Going Further, Faster
Few markets have grown and changed more rapidly during the past few years than online commerce. With every passing month more competitors emerge in almost every vertical and along with them comes a new crop of tools and widgets designed to increase conversion or deepen customer loyalty, making time-to-market an important part of success for online retailers.
SaaS commerce platforms like Shopify Plus provide an environment that allows merchants to design, develop and deploy their online stores in a handful of weeks. By contrast, launching a well designed and developed on-premises platform like Magento will take a merchant an average of four to five months. That’s a considerable gap when you consider that time is money (or lost money depending on how you look at it).
Creating a Rising Tide
There’s a reason the Model-T was named the most influential car of the century and to this day, at 16.5 million sold, is number eight on the top ten list of the most popular cars of all time. Ford’s Model-T changed personal transportation forever by taking something that had previously been reserved for the wealthy and bringing it to the masses. By empowering individuals with a tool that was capable of literally pushing the boundaries of where they were able to go, Henry Ford broke down some significant barriers for Americans everywhere.
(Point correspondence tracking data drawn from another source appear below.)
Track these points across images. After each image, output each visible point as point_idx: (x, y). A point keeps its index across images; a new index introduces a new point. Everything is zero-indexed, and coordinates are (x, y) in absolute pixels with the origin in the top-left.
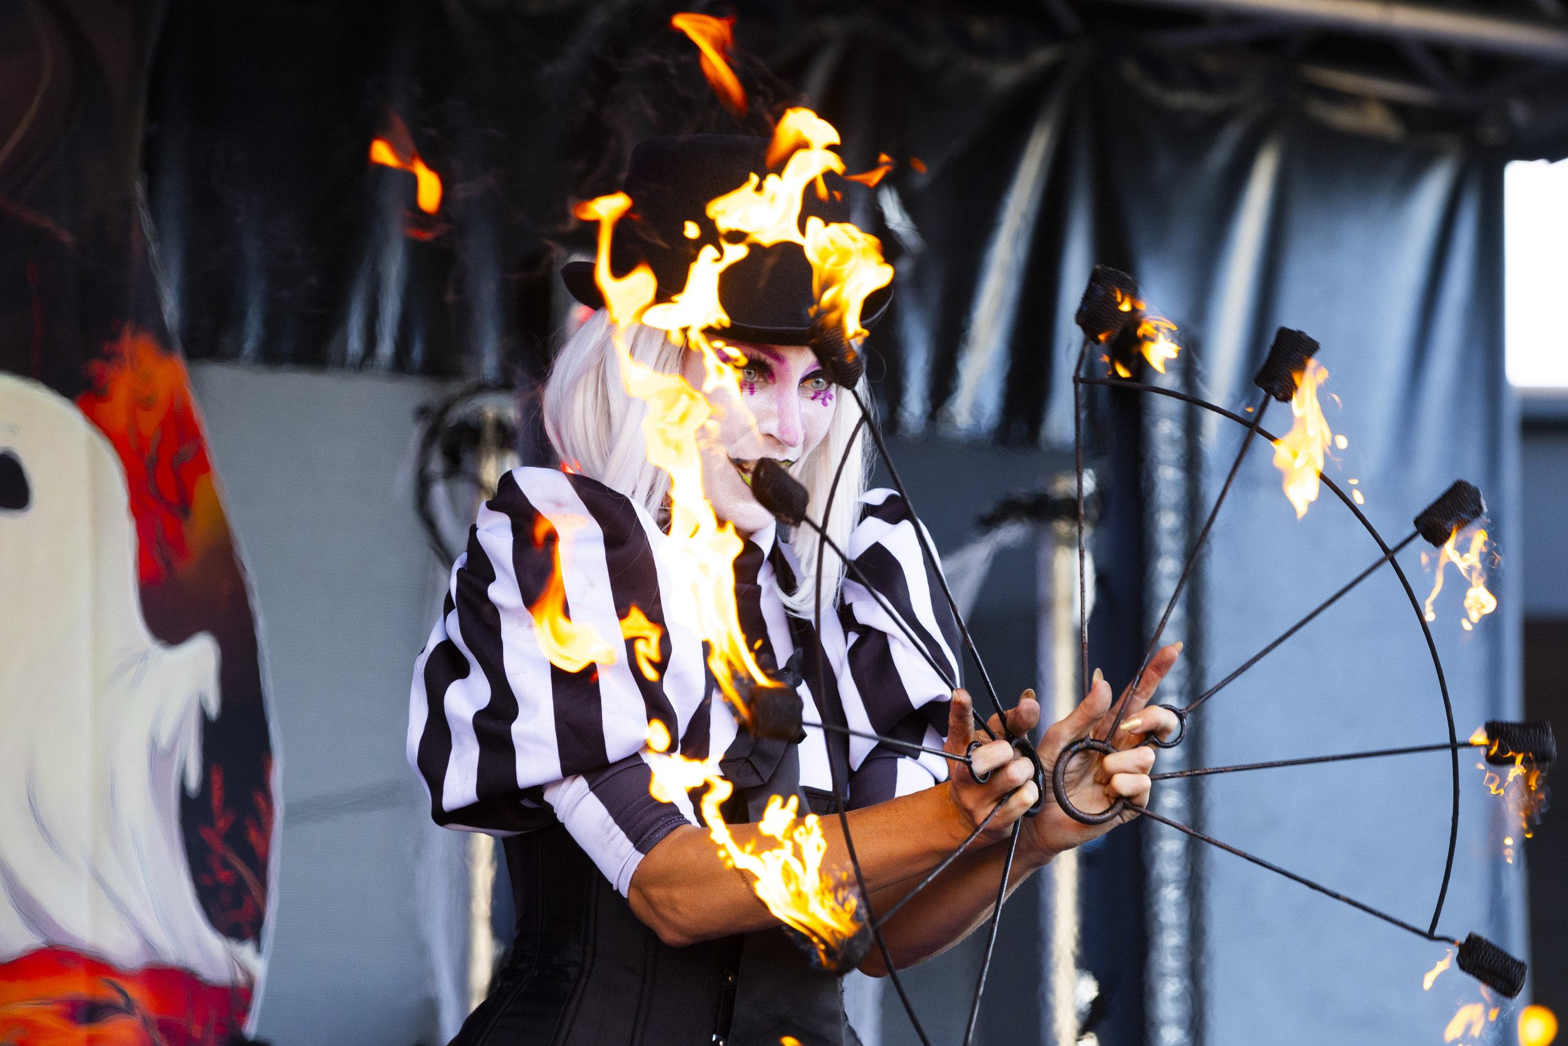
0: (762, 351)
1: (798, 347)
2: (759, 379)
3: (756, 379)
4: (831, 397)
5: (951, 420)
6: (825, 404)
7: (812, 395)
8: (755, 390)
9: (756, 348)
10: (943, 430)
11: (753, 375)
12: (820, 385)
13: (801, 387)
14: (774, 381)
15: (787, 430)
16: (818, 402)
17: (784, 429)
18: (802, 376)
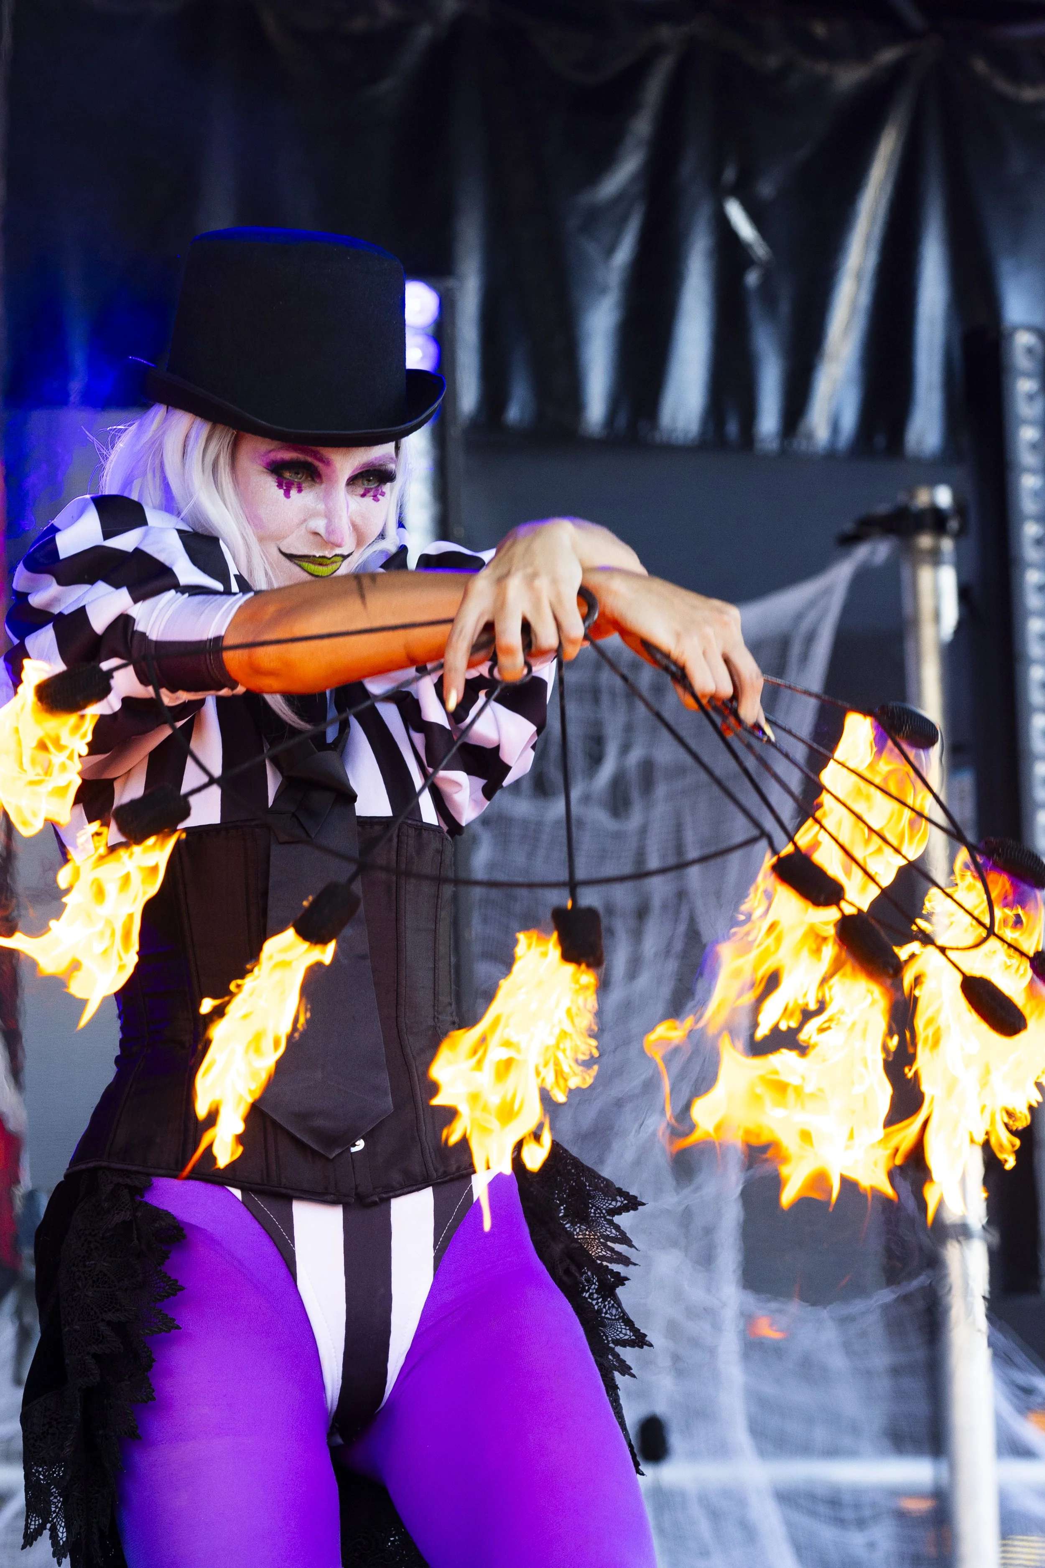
0: (308, 455)
1: (344, 450)
2: (306, 480)
3: (303, 480)
4: (383, 494)
5: (810, 436)
6: (376, 500)
7: (362, 492)
8: (303, 489)
10: (800, 444)
11: (300, 477)
12: (371, 483)
13: (350, 486)
14: (321, 482)
15: (334, 531)
16: (369, 500)
17: (330, 530)
18: (352, 475)
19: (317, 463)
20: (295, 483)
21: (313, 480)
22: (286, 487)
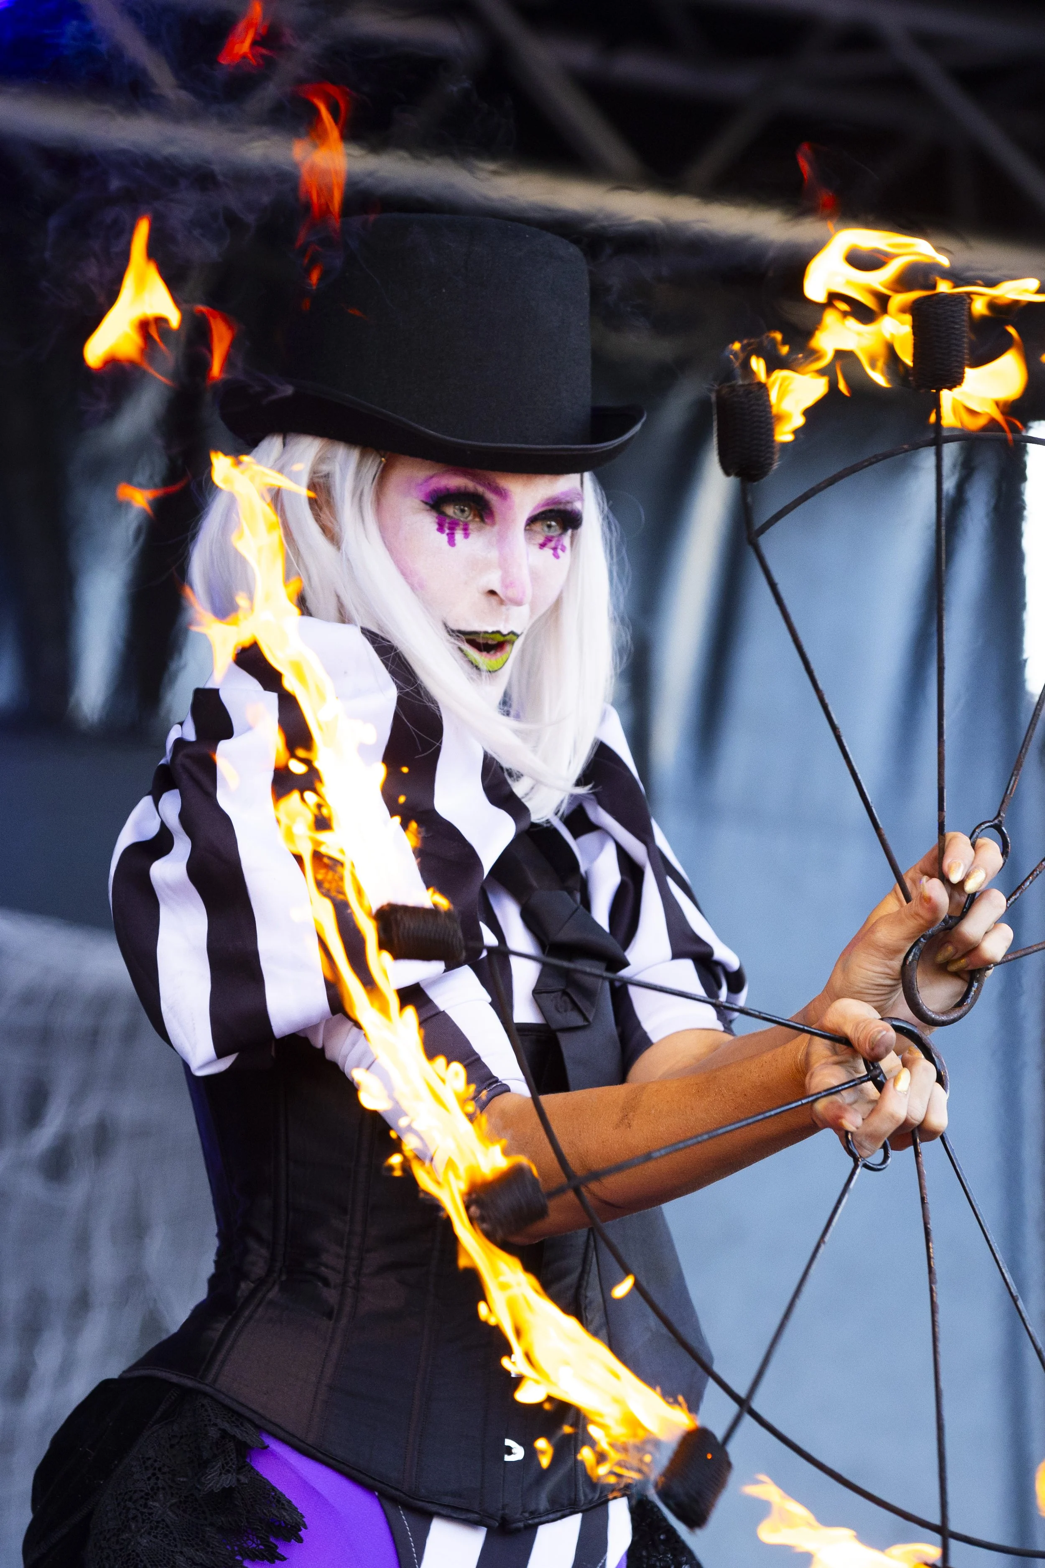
0: (480, 484)
1: (525, 477)
2: (474, 518)
3: (470, 518)
4: (563, 550)
6: (557, 556)
7: (541, 541)
8: (470, 531)
9: (472, 480)
11: (467, 513)
12: (553, 529)
13: (528, 530)
14: (493, 523)
15: (511, 584)
16: (548, 552)
17: (507, 584)
18: (531, 515)
19: (490, 496)
20: (461, 523)
21: (482, 520)
22: (447, 526)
The Model-T was far more than just the next car to be created, it was the tipping point that altered transportation in America and around the world forever.
In the realm of online commerce, SaaS is the Model-T. SaaS platforms are providing powerful tools to merchants--upstart and established alike--who are seeking a way to quickly build a strong and stable foundation that they don’t have to think about. This foundation will then allow them to focus on revenue generating activities, such as ongoing marketing services, rather than squandering thousands of dollars every year to simply support and maintain a platform in need of constant attention. Now that the barriers to entry have been lowered by SaaS commerce platforms it’s never been easier to go from concept to commerce. Just ask brands like Beard Brand, MVMT or Pura Vida.
The Post-SaaS Era
Solutions like Amazon Web Services, Microsoft’s Azure Cloud and the Google Cloud Platform have certainly hastened the commoditization of computing power and connectivity across most industries. However, to say that we’re now in the “Post-SaaS” era, particularly as it relates to commerce, is both arrogant and reckless. For further proof we need only to observe the events of last week in which Salesforce signed a definitive agreement to purchase Demandware, a well respected multi-tenant SaaS commerce platform targeting enterprise merchants.
The fact remains that despite the commoditization of computing infrastructure in recent years the number of merchants choosing to migrate or launch their web stores on SaaS platforms has skyrocketed while market share for a legacy on-premises platform like Magento continues to dwindle in the wake of their eBay firesale. We’ve yet to reach the computing equivalent of electric-powered or self-driving cars but with SaaS platform growth pushing the boundaries of cloud computing, we’re well on our way. So if you’re still nursing a Magento site perhaps it’s worth taking a closer look at a SaaS alternative and stop beating a dead horse [drawn carriage].